**Instructions to follow:** Copy the text that follows each picture in all of the records below, keeping every line and character unchanged. Leave the pictures out of your answer.

**Exercise material:**
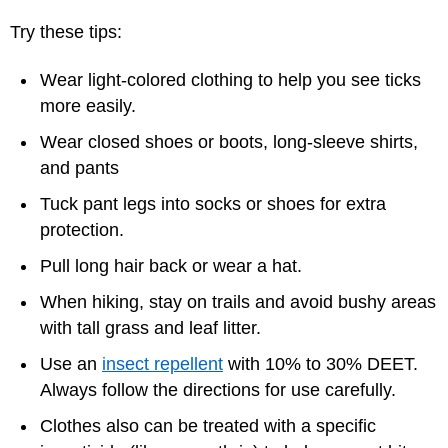
Try these tips:
Wear light-colored clothing to help you see ticks
more easily.
Wear closed shoes or boots, long-sleeve shirts,
and pants
Tuck pant legs into socks or shoes for extra
protection.
Pull long hair back or wear a hat.
When hiking, stay on trails and avoid bushy areas
with tall grass and leaf litter.
Use an
insect repellent
with 10% to 30% DEET.
Always follow the directions for use carefully.
Clothes also can be treated with a specific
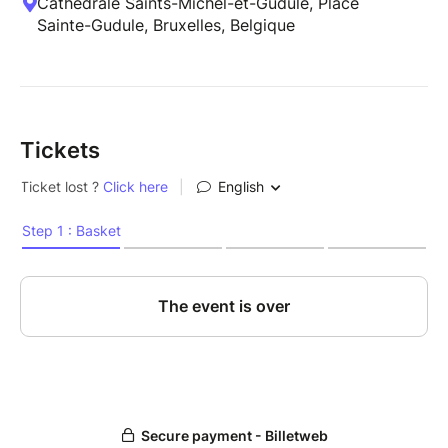
Cathédrale Saints-Michel-et-Gudule, Place
Sainte-Gudule, Bruxelles, Belgique
Tickets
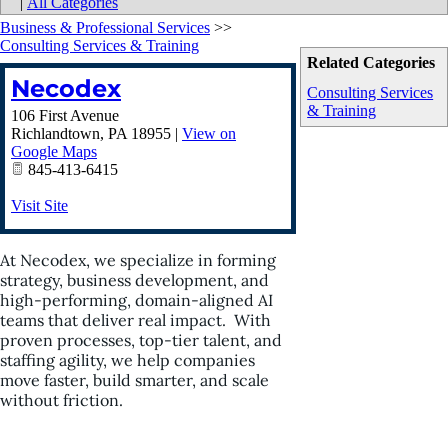
|
All Categories
Business & Professional Services
>>
Consulting Services & Training
Related Categories
Necodex
Consulting Services
& Training
106 First Avenue
Richlandtown
,
PA
18955
|
View on
Google Maps
845-413-6415
Visit Site
At Necodex, we specialize in forming
strategy, business development, and
high-performing, domain-aligned AI
teams that deliver real impact. With
proven processes, top-tier talent, and
staffing agility, we help companies
move faster, build smarter, and scale
without friction.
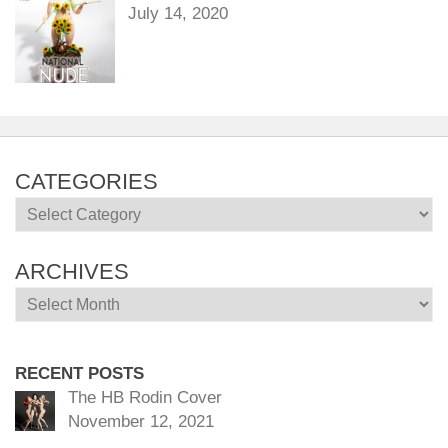
July 14, 2020
CATEGORIES
Categories
ARCHIVES
Archives
RECENT POSTS
The HB Rodin Cover
November 12, 2021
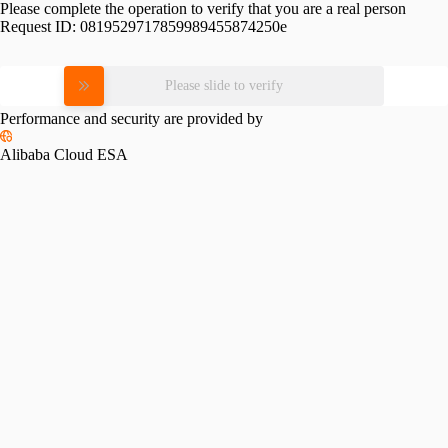
Please complete the operation to verify that you are a real person
Request ID:
0819529717859989455874250e
Please slide to verify
Performance and security are provided by
Alibaba Cloud ESA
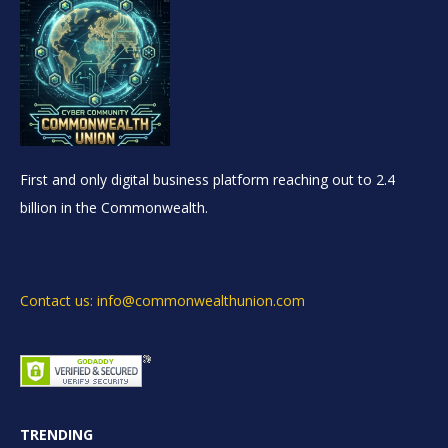
First and only digital business platform reaching out to 2.4
billion in the Commonwealth.
Contact us: info@commonwealthunion.com
TRENDING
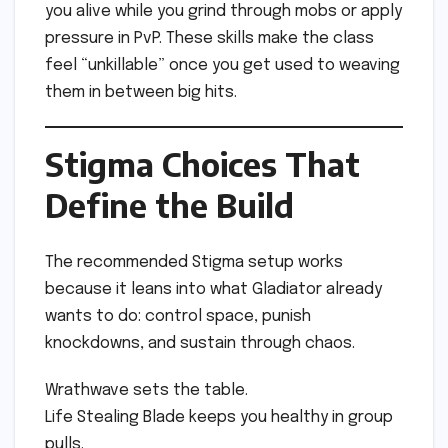
you alive while you grind through mobs or apply
pressure in PvP. These skills make the class
feel “unkillable” once you get used to weaving
them in between big hits.
Stigma Choices That
Define the Build
The recommended Stigma setup works
because it leans into what Gladiator already
wants to do: control space, punish
knockdowns, and sustain through chaos.
Wrathwave sets the table.
Life Stealing Blade keeps you healthy in group
pulls.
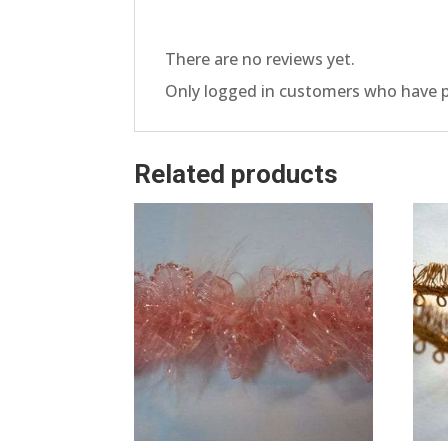
There are no reviews yet.
Only logged in customers who have p
Related products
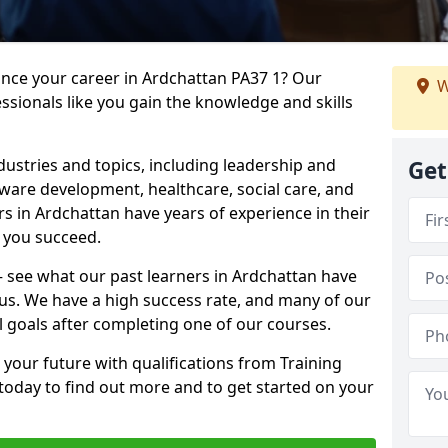
ance your career in Ardchattan PA37 1? Our
W
ssionals like you gain the knowledge and skills
dustries and topics, including leadership and
Get
are development, healthcare, social care, and
rs in Ardchattan have years of experience in their
g you succeed.
 – see what our past learners in Ardchattan have
 us. We have a high success rate, and many of our
l goals after completing one of our courses.
 your future with qualifications from Training
today to find out more and to get started on your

**Answer box:**
Try these tips:
Wear light-colored clothing to help you see ticks
more easily.
Wear closed shoes or boots, long-sleeve shirts,
and pants
Tuck pant legs into socks or shoes for extra
protection.
Pull long hair back or wear a hat.
When hiking, stay on trails and avoid bushy areas
with tall grass and leaf litter.
Use an
insect repellent
with 10% to 30% DEET.
Always follow the directions for use carefully.
Clothes also can be treated with a specific
Cathédrale Saints-Michel-et-Gudule, Place
Sainte-Gudule, Bruxelles, Belgique
Tickets
|
All Categories
Business & Professional Services
>>
Consulting Services & Training
Related Categories
Necodex
Consulting Services
& Training
106 First Avenue
Richlandtown
,
PA
18955
|
View on
Google Maps
845-413-6415
Visit Site
At Necodex, we specialize in forming
strategy, business development, and
high-performing, domain-aligned AI
teams that deliver real impact. With
proven processes, top-tier talent, and
staffing agility, we help companies
move faster, build smarter, and scale
without friction.
July 14, 2020
CATEGORIES
Categories
ARCHIVES
Archives
RECENT POSTS
The HB Rodin Cover
November 12, 2021
Please complete the operation to verify that you are a real person
Request ID:
0819529717859989455874250e
Please slide to verify
Performance and security are provided by
Alibaba Cloud ESA
First and only digital business platform reaching out to 2.4
billion in the Commonwealth.
Contact us: info@commonwealthunion.com
TRENDING
you alive while you grind through mobs or apply
pressure in PvP. These skills make the class
feel “unkillable” once you get used to weaving
them in between big hits.
Stigma Choices That
Define the Build
The recommended Stigma setup works
because it leans into what Gladiator already
wants to do: control space, punish
knockdowns, and sustain through chaos.
Wrathwave sets the table.
Life Stealing Blade keeps you healthy in group
pulls.
There are no reviews yet.
Only logged in customers who have p
Related products
ance your career in Ardchattan PA37 1? Our
W
ssionals like you gain the knowledge and skills
dustries and topics, including leadership and
Get
are development, healthcare, social care, and
rs in Ardchattan have years of experience in their
g you succeed.
 – see what our past learners in Ardchattan have
 us. We have a high success rate, and many of our
l goals after completing one of our courses.
 your future with qualifications from Training
today to find out more and to get started on your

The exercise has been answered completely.